[Record set Boundary: Start]
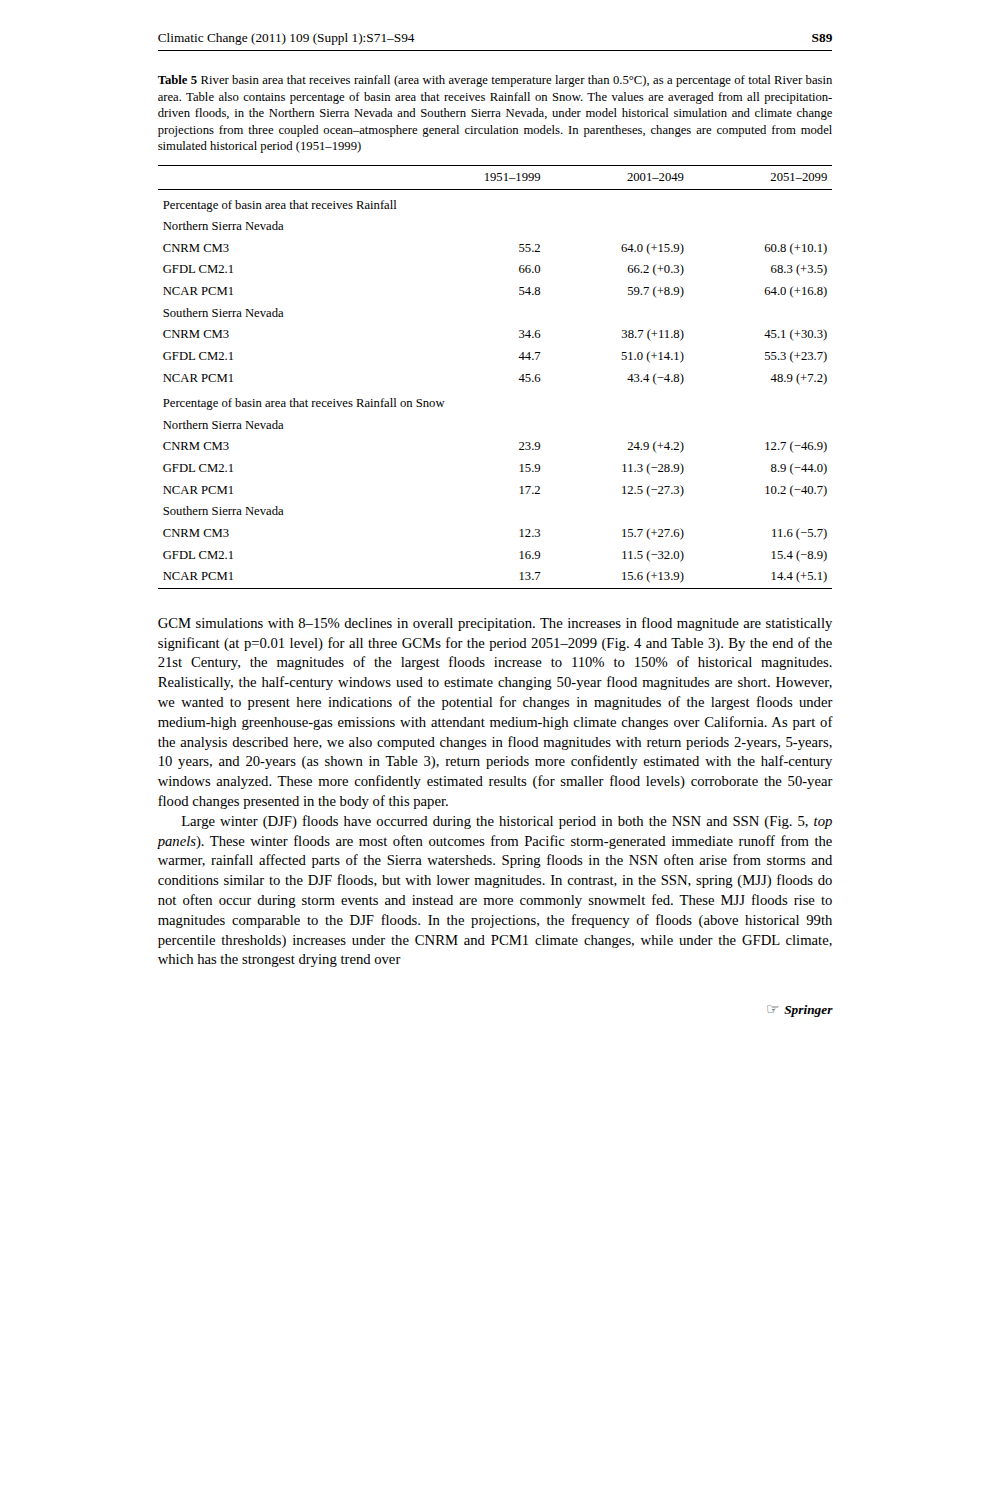Climatic Change (2011) 109 (Suppl 1):S71–S94 S89
Table 5 River basin area that receives rainfall (area with average temperature larger than 0.5°C), as a percentage of total River basin area. Table also contains percentage of basin area that receives Rainfall on Snow. The values are averaged from all precipitation-driven floods, in the Northern Sierra Nevada and Southern Sierra Nevada, under model historical simulation and climate change projections from three coupled ocean–atmosphere general circulation models. In parentheses, changes are computed from model simulated historical period (1951–1999)
| | 1951–1999 | 2001–2049 | 2051–2099 |
| --- | --- | --- | --- |
| Percentage of basin area that receives Rainfall |
| Northern Sierra Nevada | | | |
| CNRM CM3 | 55.2 | 64.0 (+15.9) | 60.8 (+10.1) |
| GFDL CM2.1 | 66.0 | 66.2 (+0.3) | 68.3 (+3.5) |
| NCAR PCM1 | 54.8 | 59.7 (+8.9) | 64.0 (+16.8) |
| Southern Sierra Nevada | | | |
| CNRM CM3 | 34.6 | 38.7 (+11.8) | 45.1 (+30.3) |
| GFDL CM2.1 | 44.7 | 51.0 (+14.1) | 55.3 (+23.7) |
| NCAR PCM1 | 45.6 | 43.4 (−4.8) | 48.9 (+7.2) |
| Percentage of basin area that receives Rainfall on Snow |
| Northern Sierra Nevada | | | |
| CNRM CM3 | 23.9 | 24.9 (+4.2) | 12.7 (−46.9) |
| GFDL CM2.1 | 15.9 | 11.3 (−28.9) | 8.9 (−44.0) |
| NCAR PCM1 | 17.2 | 12.5 (−27.3) | 10.2 (−40.7) |
| Southern Sierra Nevada | | | |
| CNRM CM3 | 12.3 | 15.7 (+27.6) | 11.6 (−5.7) |
| GFDL CM2.1 | 16.9 | 11.5 (−32.0) | 15.4 (−8.9) |
| NCAR PCM1 | 13.7 | 15.6 (+13.9) | 14.4 (+5.1) |
GCM simulations with 8–15% declines in overall precipitation. The increases in flood magnitude are statistically significant (at p=0.01 level) for all three GCMs for the period 2051–2099 (Fig. 4 and Table 3). By the end of the 21st Century, the magnitudes of the largest floods increase to 110% to 150% of historical magnitudes. Realistically, the half-century windows used to estimate changing 50-year flood magnitudes are short. However, we wanted to present here indications of the potential for changes in magnitudes of the largest floods under medium-high greenhouse-gas emissions with attendant medium-high climate changes over California. As part of the analysis described here, we also computed changes in flood magnitudes with return periods 2-years, 5-years, 10 years, and 20-years (as shown in Table 3), return periods more confidently estimated with the half-century windows analyzed. These more confidently estimated results (for smaller flood levels) corroborate the 50-year flood changes presented in the body of this paper.
Large winter (DJF) floods have occurred during the historical period in both the NSN and SSN (Fig. 5, top panels). These winter floods are most often outcomes from Pacific storm-generated immediate runoff from the warmer, rainfall affected parts of the Sierra watersheds. Spring floods in the NSN often arise from storms and conditions similar to the DJF floods, but with lower magnitudes. In contrast, in the SSN, spring (MJJ) floods do not often occur during storm events and instead are more commonly snowmelt fed. These MJJ floods rise to magnitudes comparable to the DJF floods. In the projections, the frequency of floods (above historical 99th percentile thresholds) increases under the CNRM and PCM1 climate changes, while under the GFDL climate, which has the strongest drying trend over
☞Springer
[Record set Boundary: End]
## [What you are asked to do]
Reproduce, without alteration and without pictures, only those lines that lie between the first line of the entries above and the line containing "60.8 (+10.1) |", both of them included.

## [Answer to this task]
Climatic Change (2011) 109 (Suppl 1):S71–S94 S89
Table 5 River basin area that receives rainfall (area with average temperature larger than 0.5°C), as a percentage of total River basin area. Table also contains percentage of basin area that receives Rainfall on Snow. The values are averaged from all precipitation-driven floods, in the Northern Sierra Nevada and Southern Sierra Nevada, under model historical simulation and climate change projections from three coupled ocean–atmosphere general circulation models. In parentheses, changes are computed from model simulated historical period (1951–1999)
| | 1951–1999 | 2001–2049 | 2051–2099 |
| --- | --- | --- | --- |
| Percentage of basin area that receives Rainfall |
| Northern Sierra Nevada | | | |
| CNRM CM3 | 55.2 | 64.0 (+15.9) | 60.8 (+10.1) |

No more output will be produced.